# [Work task]
Format every line of text in the rows below as a Markdown table with two columns, No. and Line. Number the lines in order, and leave out any blank lines.

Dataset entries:
>>>
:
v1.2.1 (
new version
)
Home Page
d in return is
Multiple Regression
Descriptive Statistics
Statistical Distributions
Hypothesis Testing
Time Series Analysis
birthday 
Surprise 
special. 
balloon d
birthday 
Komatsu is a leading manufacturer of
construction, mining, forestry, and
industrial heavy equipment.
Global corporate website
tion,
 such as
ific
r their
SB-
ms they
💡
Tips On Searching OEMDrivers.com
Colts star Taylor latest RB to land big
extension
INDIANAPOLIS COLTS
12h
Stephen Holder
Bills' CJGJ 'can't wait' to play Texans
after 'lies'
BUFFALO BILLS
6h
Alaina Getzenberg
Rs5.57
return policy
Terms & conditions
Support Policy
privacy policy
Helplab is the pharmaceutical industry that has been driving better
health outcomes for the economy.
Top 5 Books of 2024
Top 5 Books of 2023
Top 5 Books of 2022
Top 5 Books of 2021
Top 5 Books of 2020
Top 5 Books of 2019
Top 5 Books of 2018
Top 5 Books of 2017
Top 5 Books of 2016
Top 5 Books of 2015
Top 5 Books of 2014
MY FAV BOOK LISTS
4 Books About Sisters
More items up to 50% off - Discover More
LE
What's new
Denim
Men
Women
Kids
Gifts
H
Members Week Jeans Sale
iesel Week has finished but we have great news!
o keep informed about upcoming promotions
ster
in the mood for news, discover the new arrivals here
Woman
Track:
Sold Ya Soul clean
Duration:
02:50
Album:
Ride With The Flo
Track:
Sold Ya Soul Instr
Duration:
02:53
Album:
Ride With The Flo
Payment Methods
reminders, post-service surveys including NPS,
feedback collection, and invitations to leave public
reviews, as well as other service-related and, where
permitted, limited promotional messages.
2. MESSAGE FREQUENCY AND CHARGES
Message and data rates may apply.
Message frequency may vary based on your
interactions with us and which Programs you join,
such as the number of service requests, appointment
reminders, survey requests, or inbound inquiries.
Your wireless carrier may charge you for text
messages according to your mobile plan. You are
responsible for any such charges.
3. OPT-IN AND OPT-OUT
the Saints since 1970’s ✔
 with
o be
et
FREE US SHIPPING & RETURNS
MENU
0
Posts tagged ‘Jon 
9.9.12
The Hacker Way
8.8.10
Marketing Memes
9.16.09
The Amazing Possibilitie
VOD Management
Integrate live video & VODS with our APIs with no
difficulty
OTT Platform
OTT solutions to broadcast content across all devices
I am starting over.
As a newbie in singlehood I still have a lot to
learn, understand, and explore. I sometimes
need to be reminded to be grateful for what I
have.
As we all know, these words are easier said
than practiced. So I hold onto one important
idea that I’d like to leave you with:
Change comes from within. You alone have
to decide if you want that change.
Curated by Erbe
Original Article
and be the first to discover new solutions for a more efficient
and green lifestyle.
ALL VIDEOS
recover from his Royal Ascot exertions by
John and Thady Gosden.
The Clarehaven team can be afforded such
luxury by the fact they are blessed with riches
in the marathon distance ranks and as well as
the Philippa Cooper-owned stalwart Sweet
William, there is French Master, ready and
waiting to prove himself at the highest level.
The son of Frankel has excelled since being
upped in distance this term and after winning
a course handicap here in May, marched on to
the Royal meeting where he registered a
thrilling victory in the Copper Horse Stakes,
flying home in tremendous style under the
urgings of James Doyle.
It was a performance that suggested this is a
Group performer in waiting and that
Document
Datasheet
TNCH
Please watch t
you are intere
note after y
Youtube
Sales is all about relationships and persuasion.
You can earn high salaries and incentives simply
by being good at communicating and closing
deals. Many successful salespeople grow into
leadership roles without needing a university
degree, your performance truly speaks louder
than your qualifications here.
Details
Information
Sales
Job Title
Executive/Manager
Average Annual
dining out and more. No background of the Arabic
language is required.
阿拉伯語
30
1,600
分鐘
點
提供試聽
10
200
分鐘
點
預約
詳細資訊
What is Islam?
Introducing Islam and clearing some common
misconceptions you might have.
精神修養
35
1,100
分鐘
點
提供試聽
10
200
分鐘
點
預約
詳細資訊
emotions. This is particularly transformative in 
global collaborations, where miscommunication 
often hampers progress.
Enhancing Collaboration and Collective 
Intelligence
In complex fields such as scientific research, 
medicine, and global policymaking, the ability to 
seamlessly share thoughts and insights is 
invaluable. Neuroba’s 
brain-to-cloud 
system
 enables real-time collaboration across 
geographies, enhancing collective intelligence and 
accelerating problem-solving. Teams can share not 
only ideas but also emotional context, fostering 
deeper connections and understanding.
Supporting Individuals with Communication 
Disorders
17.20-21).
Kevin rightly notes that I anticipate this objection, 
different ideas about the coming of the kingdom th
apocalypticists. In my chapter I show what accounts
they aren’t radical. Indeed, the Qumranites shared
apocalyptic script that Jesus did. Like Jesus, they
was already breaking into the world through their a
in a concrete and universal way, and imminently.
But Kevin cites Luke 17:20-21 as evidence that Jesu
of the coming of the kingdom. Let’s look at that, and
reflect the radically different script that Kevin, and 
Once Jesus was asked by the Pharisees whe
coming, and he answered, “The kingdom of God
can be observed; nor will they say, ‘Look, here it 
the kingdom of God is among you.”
<<<
# [Response below]
| No. | Line |
|---|---|
| 1 | : |
| 2 | v1.2.1 ( |
| 3 | new version |
| 4 | ) |
| 5 | Home Page |
| 6 | d in return is |
| 7 | Multiple Regression |
| 8 | Descriptive Statistics |
| 9 | Statistical Distributions |
| 10 | Hypothesis Testing |
| 11 | Time Series Analysis |
| 12 | birthday  |
| 13 | Surprise  |
| 14 | special.  |
| 15 | balloon d |
| 16 | birthday  |
| 17 | Komatsu is a leading manufacturer of |
| 18 | construction, mining, forestry, and |
| 19 | industrial heavy equipment. |
| 20 | Global corporate website |
| 21 | tion, |
| 22 |  such as |
| 23 | ific |
| 24 | r their |
| 25 | SB- |
| 26 | ms they |
| 27 | 💡 |
| 28 | Tips On Searching OEMDrivers.com |
| 29 | Colts star Taylor latest RB to land big |
| 30 | extension |
| 31 | INDIANAPOLIS COLTS |
| 32 | 12h |
| 33 | Stephen Holder |
| 34 | Bills' CJGJ 'can't wait' to play Texans |
| 35 | after 'lies' |
| 36 | BUFFALO BILLS |
| 37 | 6h |
| 38 | Alaina Getzenberg |
| 39 | Rs5.57 |
| 40 | return policy |
| 41 | Terms & conditions |
| 42 | Support Policy |
| 43 | privacy policy |
| 44 | Helplab is the pharmaceutical industry that has been driving better |
| 45 | health outcomes for the economy. |
| 46 | Top 5 Books of 2024 |
| 47 | Top 5 Books of 2023 |
| 48 | Top 5 Books of 2022 |
| 49 | Top 5 Books of 2021 |
| 50 | Top 5 Books of 2020 |
| 51 | Top 5 Books of 2019 |
| 52 | Top 5 Books of 2018 |
| 53 | Top 5 Books of 2017 |
| 54 | Top 5 Books of 2016 |
| 55 | Top 5 Books of 2015 |
| 56 | Top 5 Books of 2014 |
| 57 | MY FAV BOOK LISTS |
| 58 | 4 Books About Sisters |
| 59 | More items up to 50% off - Discover More |
| 60 | LE |
| 61 | What's new |
| 62 | Denim |
| 63 | Men |
| 64 | Women |
| 65 | Kids |
| 66 | Gifts |
| 67 | H |
| 68 | Members Week Jeans Sale |
| 69 | iesel Week has finished but we have great news! |
| 70 | o keep informed about upcoming promotions |
| 71 | ster |
| 72 | in the mood for news, discover the new arrivals here |
| 73 | Woman |
| 74 | Track: |
| 75 | Sold Ya Soul clean |
| 76 | Duration: |
| 77 | 02:50 |
| 78 | Album: |
| 79 | Ride With The Flo |
| 80 | Track: |
| 81 | Sold Ya Soul Instr |
| 82 | Duration: |
| 83 | 02:53 |
| 84 | Album: |
| 85 | Ride With The Flo |
| 86 | Payment Methods |
| 87 | reminders, post-service surveys including NPS, |
| 88 | feedback collection, and invitations to leave public |
| 89 | reviews, as well as other service-related and, where |
| 90 | permitted, limited promotional messages. |
| 91 | 2. MESSAGE FREQUENCY AND CHARGES |
| 92 | Message and data rates may apply. |
| 93 | Message frequency may vary based on your |
| 94 | interactions with us and which Programs you join, |
| 95 | such as the number of service requests, appointment |
| 96 | reminders, survey requests, or inbound inquiries. |
| 97 | Your wireless carrier may charge you for text |
| 98 | messages according to your mobile plan. You are |
| 99 | responsible for any such charges. |
| 100 | 3. OPT-IN AND OPT-OUT |
| 101 | the Saints since 1970’s ✔ |
| 102 |  with |
| 103 | o be |
| 104 | et |
| 105 | FREE US SHIPPING & RETURNS |
| 106 | MENU |
| 107 | 0 |
| 108 | Posts tagged ‘Jon  |
| 109 | 9.9.12 |
| 110 | The Hacker Way |
| 111 | 8.8.10 |
| 112 | Marketing Memes |
| 113 | 9.16.09 |
| 114 | The Amazing Possibilitie |
| 115 | VOD Management |
| 116 | Integrate live video & VODS with our APIs with no |
| 117 | difficulty |
| 118 | OTT Platform |
| 119 | OTT solutions to broadcast content across all devices |
| 120 | I am starting over. |
| 121 | As a newbie in singlehood I still have a lot to |
| 122 | learn, understand, and explore. I sometimes |
| 123 | need to be reminded to be grateful for what I |
| 124 | have. |
| 125 | As we all know, these words are easier said |
| 126 | than practiced. So I hold onto one important |
| 127 | idea that I’d like to leave you with: |
| 128 | Change comes from within. You alone have |
| 129 | to decide if you want that change. |
| 130 | Curated by Erbe |
| 131 | Original Article |
| 132 | and be the first to discover new solutions for a more efficient |
| 133 | and green lifestyle. |
| 134 | ALL VIDEOS |
| 135 | recover from his Royal Ascot exertions by |
| 136 | John and Thady Gosden. |
| 137 | The Clarehaven team can be afforded such |
| 138 | luxury by the fact they are blessed with riches |
| 139 | in the marathon distance ranks and as well as |
| 140 | the Philippa Cooper-owned stalwart Sweet |
| 141 | William, there is French Master, ready and |
| 142 | waiting to prove himself at the highest level. |
| 143 | The son of Frankel has excelled since being |
| 144 | upped in distance this term and after winning |
| 145 | a course handicap here in May, marched on to |
| 146 | the Royal meeting where he registered a |
| 147 | thrilling victory in the Copper Horse Stakes, |
| 148 | flying home in tremendous style under the |
| 149 | urgings of James Doyle. |
| 150 | It was a performance that suggested this is a |
| 151 | Group performer in waiting and that |
| 152 | Document |
| 153 | Datasheet |
| 154 | TNCH |
| 155 | Please watch t |
| 156 | you are intere |
| 157 | note after y |
| 158 | Youtube |
| 159 | Sales is all about relationships and persuasion. |
| 160 | You can earn high salaries and incentives simply |
| 161 | by being good at communicating and closing |
| 162 | deals. Many successful salespeople grow into |
| 163 | leadership roles without needing a university |
| 164 | degree, your performance truly speaks louder |
| 165 | than your qualifications here. |
| 166 | Details |
| 167 | Information |
| 168 | Sales |
| 169 | Job Title |
| 170 | Executive/Manager |
| 171 | Average Annual |
| 172 | dining out and more. No background of the Arabic |
| 173 | language is required. |
| 174 | 阿拉伯語 |
| 175 | 30 |
| 176 | 1,600 |
| 177 | 分鐘 |
| 178 | 點 |
| 179 | 提供試聽 |
| 180 | 10 |
| 181 | 200 |
| 182 | 分鐘 |
| 183 | 點 |
| 184 | 預約 |
| 185 | 詳細資訊 |
| 186 | What is Islam? |
| 187 | Introducing Islam and clearing some common |
| 188 | misconceptions you might have. |
| 189 | 精神修養 |
| 190 | 35 |
| 191 | 1,100 |
| 192 | 分鐘 |
| 193 | 點 |
| 194 | 提供試聽 |
| 195 | 10 |
| 196 | 200 |
| 197 | 分鐘 |
| 198 | 點 |
| 199 | 預約 |
| 200 | 詳細資訊 |
| 201 | emotions. This is particularly transformative in  |
| 202 | global collaborations, where miscommunication  |
| 203 | often hampers progress. |
| 204 | Enhancing Collaboration and Collective  |
| 205 | Intelligence |
| 206 | In complex fields such as scientific research,  |
| 207 | medicine, and global policymaking, the ability to  |
| 208 | seamlessly share thoughts and insights is  |
| 209 | invaluable. Neuroba’s  |
| 210 | brain-to-cloud  |
| 211 | system |
| 212 |  enables real-time collaboration across  |
| 213 | geographies, enhancing collective intelligence and  |
| 214 | accelerating problem-solving. Teams can share not  |
| 215 | only ideas but also emotional context, fostering  |
| 216 | deeper connections and understanding. |
| 217 | Supporting Individuals with Communication  |
| 218 | Disorders |
| 219 | 17.20-21). |
| 220 | Kevin rightly notes that I anticipate this objection,  |
| 221 | different ideas about the coming of the kingdom th |
| 222 | apocalypticists. In my chapter I show what accounts |
| 223 | they aren’t radical. Indeed, the Qumranites shared |
| 224 | apocalyptic script that Jesus did. Like Jesus, they |
| 225 | was already breaking into the world through their a |
| 226 | in a concrete and universal way, and imminently. |
| 227 | But Kevin cites Luke 17:20-21 as evidence that Jesu |
| 228 | of the coming of the kingdom. Let’s look at that, and |
| 229 | reflect the radically different script that Kevin, and  |
| 230 | Once Jesus was asked by the Pharisees whe |
| 231 | coming, and he answered, “The kingdom of God |
| 232 | can be observed; nor will they say, ‘Look, here it  |
| 233 | the kingdom of God is among you.” |